Input:
-*-*-

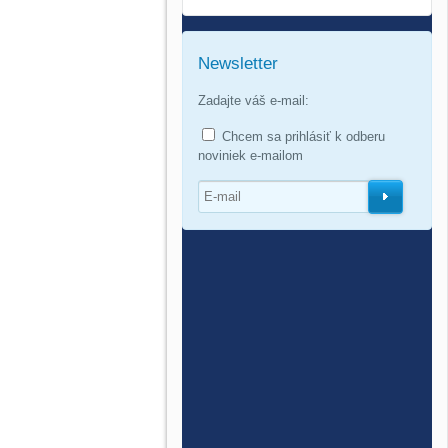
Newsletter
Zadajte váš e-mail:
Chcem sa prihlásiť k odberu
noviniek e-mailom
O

-*-*-

Can you copy the text in the rows above line for line, without any changes, and leave the pictures out of your answer?

Newsletter
Zadajte váš e-mail:
Chcem sa prihlásiť k odberu
noviniek e-mailom
O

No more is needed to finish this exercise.